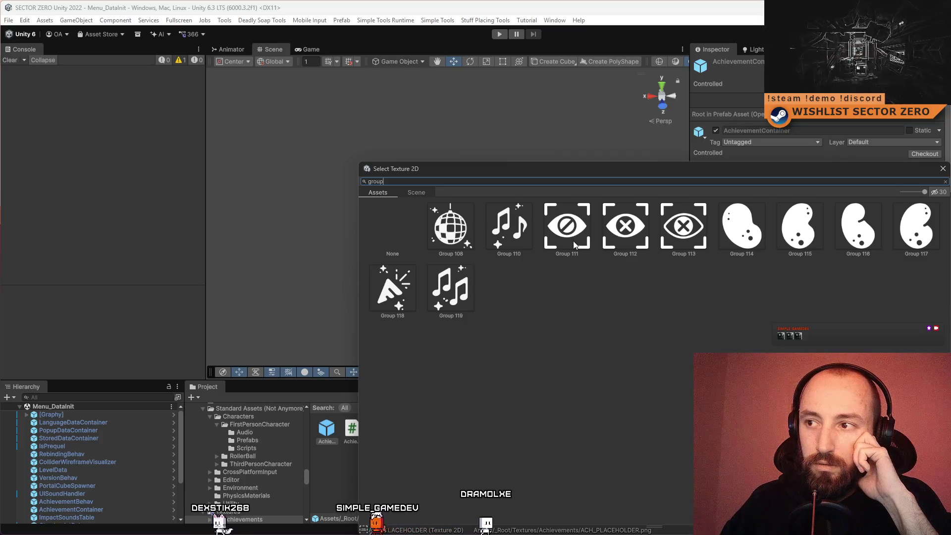
pyautogui.press('Escape')
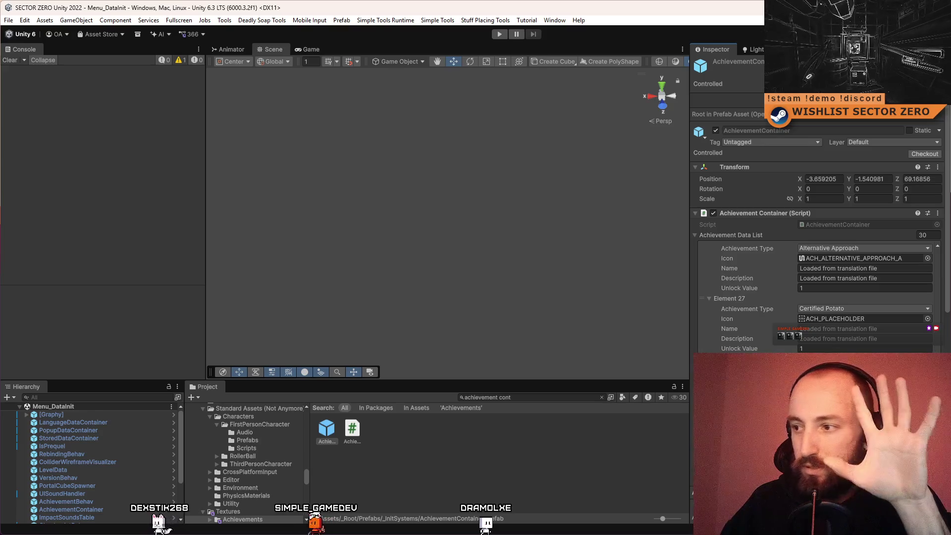
pyautogui.click(927, 319)
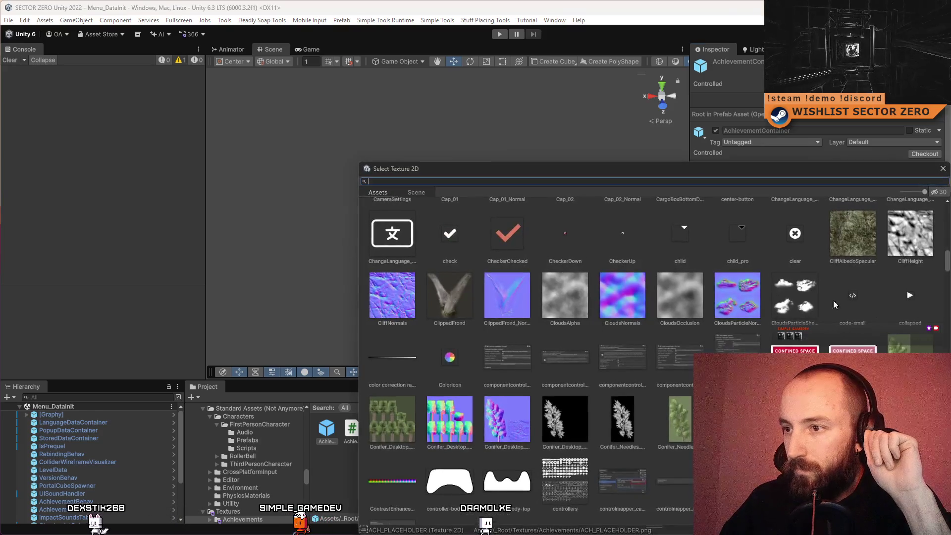
pyautogui.write('group')
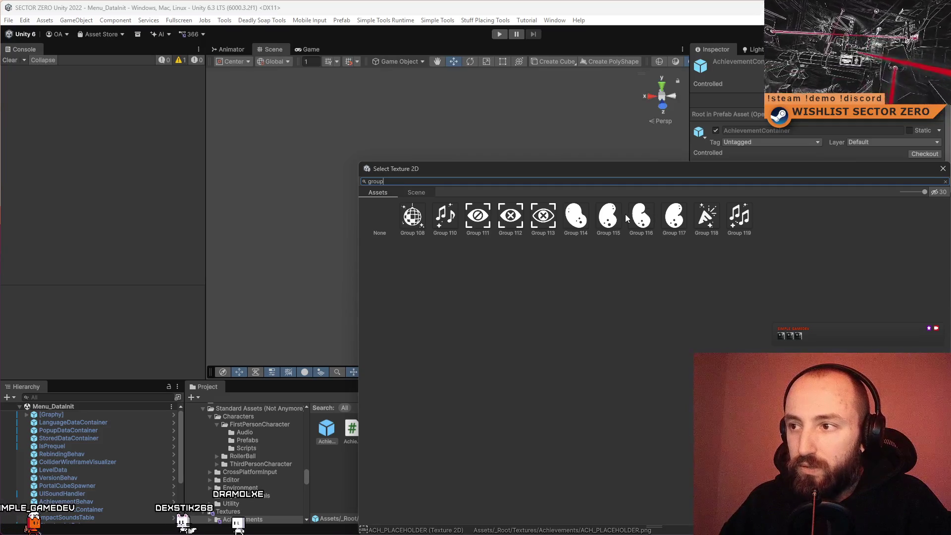
pyautogui.doubleClick(584, 227)
pyautogui.click(465, 453)
# Find the Menu_DataInit scene with a 't:Scene init' search and start play mode from it.
pyautogui.click(534, 397)
pyautogui.write('init')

....

Task description — A word-for-word copy of the entries above is needed, with every picture dropped.

Solution to the problem —
pyautogui.press('Escape')
pyautogui.click(927, 319)
pyautogui.write('group')
pyautogui.doubleClick(584, 227)
pyautogui.click(465, 453)
# Find the Menu_DataInit scene with a 't:Scene init' search and start play mode from it.
pyautogui.click(534, 397)
pyautogui.write('init')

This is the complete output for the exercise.